Where the unauthorised access has resulted in banking details being changed on the SARS system – either to divert a legitimate tax refund or create a fraudulent refund – the taxpayer or tax practitioner should inform their bank and the bank that was fraudulently added to their SARS profile, she advises.
There have been cases where new taxpayer profiles have somehow been created, and the perpetrator removed the tax practitioner’s access. In such cases, the tax practitioner would not be notified unless the taxpayer notices something amiss and informs the tax practitioner, notes Khaki.
“There was a recent incident where the perpetrators actually called the taxpayer asking him to share the one-time PIN that was just sent to him, so they could get access to his profile to enable them to assist him with his tax returns.”
Khaki says it is unclear how taxpayers’ banking details are being changed so easily given the SARS risk processes applicable to banking details and the FICA risk processes applicable to banks. “The details are sometimes changed within one or two days.”
No fool-proof system
Sibeko says SARS met with the tax practitioner fraternity in April to address some of the challenges it is experiencing in terms of the eFiling system.
“Ultimately, we are the custodian of taxpayer information, and we do not abdicate our responsibility […] Although no system is fool-proof, we try to get on top of the matter as soon as it happens. It would be reckless and a dereliction of duty on our side if we do not act swiftly.”
His advice to tax practitioners – the moment they become aware of unauthorised activities on their eFiling profile – is to contact their recognised controlling body immediately.
These bodies have direct access to a dedicated SARS stakeholder unit. The matter will be escalated without delay.
“We do see tax practitioners as our partners, and where there are challenges, we must put our heads together.”
According to Khaki, the steps taken by SARS in recent weeks appear to have significantly reduced the number of new cases reported. However, some of the cases previously reported are still being investigated and resolved.

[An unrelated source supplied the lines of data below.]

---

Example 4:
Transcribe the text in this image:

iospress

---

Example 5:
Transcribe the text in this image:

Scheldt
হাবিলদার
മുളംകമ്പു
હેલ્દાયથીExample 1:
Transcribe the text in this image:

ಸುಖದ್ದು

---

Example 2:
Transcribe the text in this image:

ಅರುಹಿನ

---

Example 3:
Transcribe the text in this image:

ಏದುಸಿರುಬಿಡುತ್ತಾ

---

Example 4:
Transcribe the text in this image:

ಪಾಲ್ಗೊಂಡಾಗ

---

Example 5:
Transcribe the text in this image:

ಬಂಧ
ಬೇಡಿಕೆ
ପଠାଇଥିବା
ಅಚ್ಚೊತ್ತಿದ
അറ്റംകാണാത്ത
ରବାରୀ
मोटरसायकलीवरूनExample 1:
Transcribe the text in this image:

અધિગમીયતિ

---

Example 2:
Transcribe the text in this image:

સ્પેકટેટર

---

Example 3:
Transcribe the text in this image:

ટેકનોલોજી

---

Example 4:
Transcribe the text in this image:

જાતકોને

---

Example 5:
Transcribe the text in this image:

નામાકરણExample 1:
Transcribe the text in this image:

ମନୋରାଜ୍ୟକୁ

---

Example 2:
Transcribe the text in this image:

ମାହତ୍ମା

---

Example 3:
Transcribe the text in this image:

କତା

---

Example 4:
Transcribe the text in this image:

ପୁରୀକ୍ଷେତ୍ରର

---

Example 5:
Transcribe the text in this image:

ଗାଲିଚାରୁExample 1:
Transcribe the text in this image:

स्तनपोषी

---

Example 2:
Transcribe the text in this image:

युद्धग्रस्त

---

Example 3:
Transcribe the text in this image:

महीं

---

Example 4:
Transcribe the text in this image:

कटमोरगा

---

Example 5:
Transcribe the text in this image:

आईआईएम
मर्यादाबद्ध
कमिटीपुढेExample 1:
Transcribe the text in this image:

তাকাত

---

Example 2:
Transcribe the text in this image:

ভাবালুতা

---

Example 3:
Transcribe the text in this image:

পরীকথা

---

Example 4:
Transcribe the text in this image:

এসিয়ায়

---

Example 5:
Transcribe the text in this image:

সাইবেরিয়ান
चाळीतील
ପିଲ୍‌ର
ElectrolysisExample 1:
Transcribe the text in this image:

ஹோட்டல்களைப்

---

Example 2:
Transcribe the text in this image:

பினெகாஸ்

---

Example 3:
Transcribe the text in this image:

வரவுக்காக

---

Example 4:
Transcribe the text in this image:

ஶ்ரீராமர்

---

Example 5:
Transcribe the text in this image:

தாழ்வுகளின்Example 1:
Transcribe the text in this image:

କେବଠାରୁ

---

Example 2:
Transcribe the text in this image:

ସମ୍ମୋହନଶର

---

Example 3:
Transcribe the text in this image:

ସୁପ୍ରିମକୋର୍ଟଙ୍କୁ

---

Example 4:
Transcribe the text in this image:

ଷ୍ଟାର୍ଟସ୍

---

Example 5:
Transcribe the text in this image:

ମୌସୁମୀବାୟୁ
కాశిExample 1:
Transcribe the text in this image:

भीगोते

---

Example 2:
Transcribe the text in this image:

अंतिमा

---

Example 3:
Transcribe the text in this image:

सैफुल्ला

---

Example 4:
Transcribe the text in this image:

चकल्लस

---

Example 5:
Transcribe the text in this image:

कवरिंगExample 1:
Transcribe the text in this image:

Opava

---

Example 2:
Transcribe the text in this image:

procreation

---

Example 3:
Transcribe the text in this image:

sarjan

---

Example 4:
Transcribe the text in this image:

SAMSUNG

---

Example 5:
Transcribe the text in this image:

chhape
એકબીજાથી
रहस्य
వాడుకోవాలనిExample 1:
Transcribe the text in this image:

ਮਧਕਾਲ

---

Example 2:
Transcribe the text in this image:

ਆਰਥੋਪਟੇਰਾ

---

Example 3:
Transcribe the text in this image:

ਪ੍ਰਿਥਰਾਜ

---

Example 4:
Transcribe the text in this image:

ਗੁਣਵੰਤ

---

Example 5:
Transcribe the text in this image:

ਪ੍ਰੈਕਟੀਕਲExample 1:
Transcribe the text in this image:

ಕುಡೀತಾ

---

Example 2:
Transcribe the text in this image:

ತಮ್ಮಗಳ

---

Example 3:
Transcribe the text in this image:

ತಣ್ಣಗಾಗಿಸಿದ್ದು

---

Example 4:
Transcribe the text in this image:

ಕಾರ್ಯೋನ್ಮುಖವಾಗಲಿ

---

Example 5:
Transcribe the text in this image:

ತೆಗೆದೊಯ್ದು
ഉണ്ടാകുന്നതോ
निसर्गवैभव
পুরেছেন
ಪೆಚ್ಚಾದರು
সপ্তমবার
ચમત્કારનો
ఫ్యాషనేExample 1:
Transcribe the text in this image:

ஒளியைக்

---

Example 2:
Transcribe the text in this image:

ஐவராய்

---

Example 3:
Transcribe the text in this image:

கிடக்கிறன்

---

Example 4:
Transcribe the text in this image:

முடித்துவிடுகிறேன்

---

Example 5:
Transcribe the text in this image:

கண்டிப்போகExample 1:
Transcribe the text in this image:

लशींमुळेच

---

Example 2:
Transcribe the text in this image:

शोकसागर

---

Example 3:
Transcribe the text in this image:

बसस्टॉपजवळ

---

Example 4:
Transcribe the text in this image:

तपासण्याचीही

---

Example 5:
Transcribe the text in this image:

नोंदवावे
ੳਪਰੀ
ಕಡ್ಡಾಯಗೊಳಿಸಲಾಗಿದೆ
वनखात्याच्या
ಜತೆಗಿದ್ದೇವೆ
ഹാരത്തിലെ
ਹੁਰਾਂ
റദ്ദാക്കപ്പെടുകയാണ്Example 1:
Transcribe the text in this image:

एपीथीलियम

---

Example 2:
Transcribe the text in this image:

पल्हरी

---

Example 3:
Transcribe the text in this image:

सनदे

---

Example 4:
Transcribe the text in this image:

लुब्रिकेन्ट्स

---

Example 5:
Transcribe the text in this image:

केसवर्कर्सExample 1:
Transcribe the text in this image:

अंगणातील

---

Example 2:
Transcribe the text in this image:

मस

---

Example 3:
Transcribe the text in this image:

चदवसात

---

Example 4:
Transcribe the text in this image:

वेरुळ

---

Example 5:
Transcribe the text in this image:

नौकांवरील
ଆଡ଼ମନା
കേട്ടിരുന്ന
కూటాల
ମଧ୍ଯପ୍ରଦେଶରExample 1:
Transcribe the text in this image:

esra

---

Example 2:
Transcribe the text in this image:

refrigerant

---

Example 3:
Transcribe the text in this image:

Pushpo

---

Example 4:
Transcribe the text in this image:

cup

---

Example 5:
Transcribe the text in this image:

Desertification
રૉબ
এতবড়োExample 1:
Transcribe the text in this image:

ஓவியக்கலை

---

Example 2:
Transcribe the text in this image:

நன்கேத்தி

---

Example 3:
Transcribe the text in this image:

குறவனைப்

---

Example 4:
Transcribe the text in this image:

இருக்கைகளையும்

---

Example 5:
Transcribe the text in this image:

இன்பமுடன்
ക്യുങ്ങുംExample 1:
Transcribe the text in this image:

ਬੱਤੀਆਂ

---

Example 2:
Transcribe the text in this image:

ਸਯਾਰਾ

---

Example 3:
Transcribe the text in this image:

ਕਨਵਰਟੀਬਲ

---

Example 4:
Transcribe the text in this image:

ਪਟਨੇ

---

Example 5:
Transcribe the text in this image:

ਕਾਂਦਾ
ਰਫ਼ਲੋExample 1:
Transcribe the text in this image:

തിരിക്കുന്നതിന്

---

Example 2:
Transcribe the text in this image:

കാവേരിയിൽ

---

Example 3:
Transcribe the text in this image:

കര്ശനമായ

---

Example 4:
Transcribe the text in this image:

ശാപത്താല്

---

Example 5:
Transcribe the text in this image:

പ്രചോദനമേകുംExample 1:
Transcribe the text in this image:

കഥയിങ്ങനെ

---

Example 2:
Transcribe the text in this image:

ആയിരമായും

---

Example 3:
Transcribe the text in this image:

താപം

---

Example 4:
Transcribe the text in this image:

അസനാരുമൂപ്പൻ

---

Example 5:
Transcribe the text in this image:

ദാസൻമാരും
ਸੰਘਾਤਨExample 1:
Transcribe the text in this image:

“The issue of digital crimes in the tax system is not unique to South Africa and is an unfortunate consequence of a digital world and tax system that requires constant mitigation and collaboration by all the parties involved,” she adds.
Amanda Visser is a freelance journalist who specialises in tax and has written about trade law, competition law, and regulatory issues.
Disclaimer: The views expressed in this article are those of the writer and are not necessarily shared by Moonstone Information Refinery or its sister companies. The information in this article does not constitute financial planning, legal or tax advice that is appropriate to every individual’s needs and circumstances.
My thinking is that SARS is responsible for ensuring privacy and confidentiality of all private information. Issue a complaint to the POPIA Regulatory body.
Very concerning indeed. Glad you brought it to the attention of the public.
It’s all an inside job. Isn’t it interesting that all the checks and balances imposed on law abiding taxpayers are never imposed on these “hackers”..? We have several cases with Sars on this issue and they do not investigate ANY of them to find the real perpetrators. I wonder why?